Unexpected Crossovers, Unexpected Hits Capcom revealed two big cross-company crossovers in 2010, with legal adventure game Phoenix Wright planning to cross paths with Level 5's Professor Layton and Street Fighter's world warriors duking it out with the cast of Tekken. While Professor Layton vs. Ace Attorney for the Nintendo 3DS was unexpected, the 3D fighting game mash-up had another surprise: there are two of them. Capcom and Namco revealed two titles at this year's Comic-Con, Street Fighter X Tekken and Tekken X Street Fighter, the latter of which we'll be waiting a long time for.

While not a crossover, many of us were stunned by the success of the lo-fi world building game Minecraft, which has sold in excess of 900,000 copies according to its creator. Not bad for a game that only recently went into beta.

Hardware Successes & Failures We'd heard rumblings about Nintendo's stereoscopic 3D handheld game machine for months. When Nintendo finally announced it in a low-key fashion, we were more perplexed than surprised. And despite knowing details about the hardware before they were public, when Nintendo announced the 3DS at this year's E3, we were blown away. Why? Perhaps it was the army of spokesmodels who swarmed the keynote stage with working Nintendo 3DSs. Or perhaps it was the realisation that, hey, this thing really works.

One surprising hardware curiosity from 2010 was another new handheld game machine, Panasonic's Jungle. Pitched as a "new mobile device concept designed specifically for online gamers," the Jungle seems like a risky, surprising move from the electronics giant.

Perhaps the biggest hardware disappointment of 2010 happened on March 1, the day PlayStation 3s around the world simply stopped working. Twenty-four hours worth of PS3 downtime was blamed on a clock bug, which rendered some games unplayable. The 8001050F error was not the kind of surprise we were hoping for this year.

And Now For The Bad News Developer Infinity Ward had only recently released one of the most successful video games of all time, Call of Duty: Modern Warfare 2, when (surprise!) its parent company Activision fired the series' creators, a huge chunk of the development team jumped ship and everyone started suing the pants off each other. What started off as a bizarre rumor eventually became into one of the industry's biggest debacles.
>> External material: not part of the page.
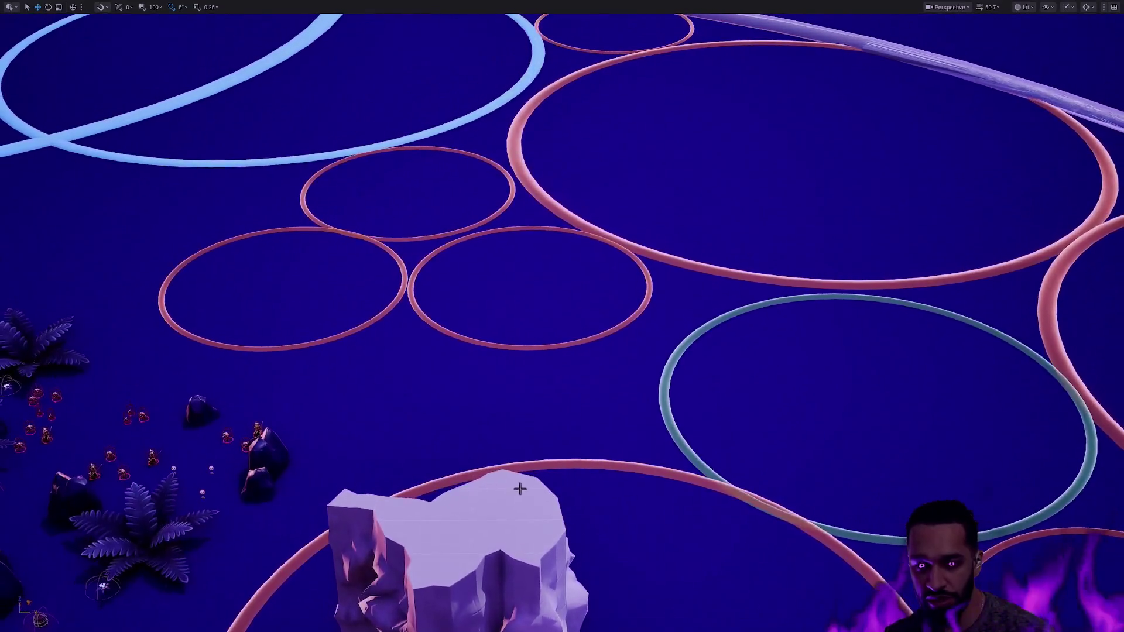
left_click(480, 468)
Activision's rival Electronic Arts also had a few surprises for basketball video game fans. We're not talking about the decision to ditch the NBA Live name in favour of NBA Elite and overhauling the series, we're talking about the last minute delay of the basketball sim and its eventual and complete cancellation. Yeah, it was a disaster alright. EA Sports' basketball game is now in the hands of the Madden team, hopefully surprise-free next year.
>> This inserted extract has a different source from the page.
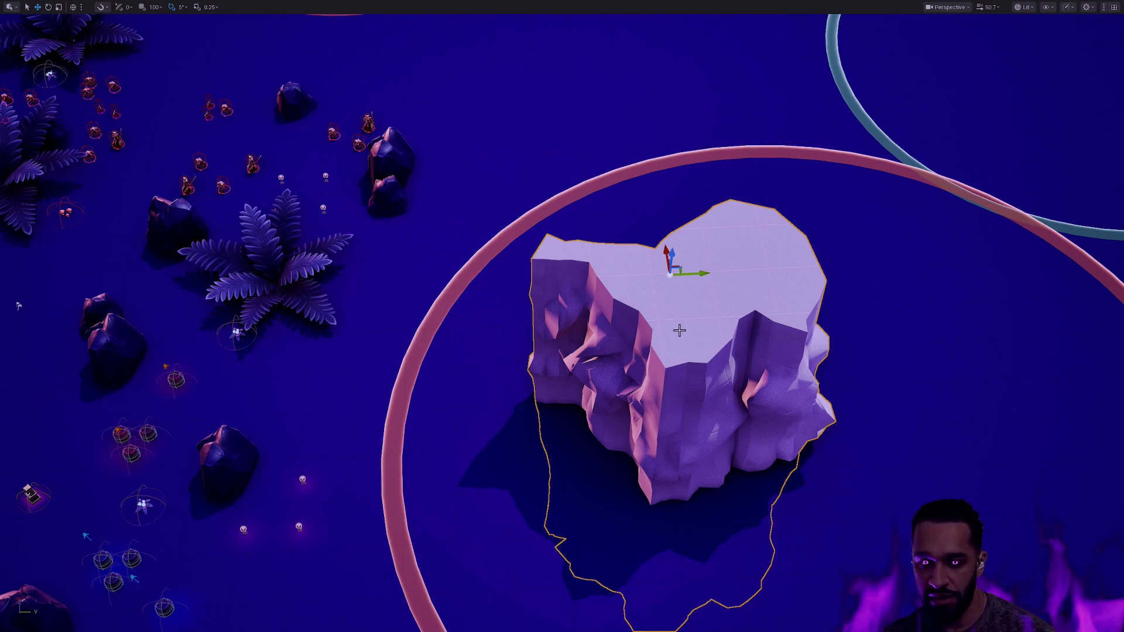
left_click_drag(644, 363, 960, 510)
A Few More Along The Way They may be minor, but we didn't see the cast of characters killing zombies in Call of Duty: Black Ops coming and the ending of Red Dead Redemption featured a pleasantly unexpected twist. (That the zombie-infested Undead Nightmare expansion for that game was also so enjoyable was similarly unexpected.) And this year's Spike VGAs had a happy surprise announcement or two, namely The Elder Scrolls V: Skyrim.

What was surprising to you about 2010?


    Major heartbreak moment was getting half way through Final Fantasy XIII and realizing it was extremely terrible.

      + 1

      If only they had condensed that first 20 hours into about 20 minutes I would have been considerable less bitter by the time I had a glimmer of enjoyment.

      That was true, except I was bitterly disappointed during the prologue. And even if they had condensed all that in 20 minutes or less, it wouldn't have saved a badly sinking ship.

    How unhappy did Newell look at the PS3 press conference by the way?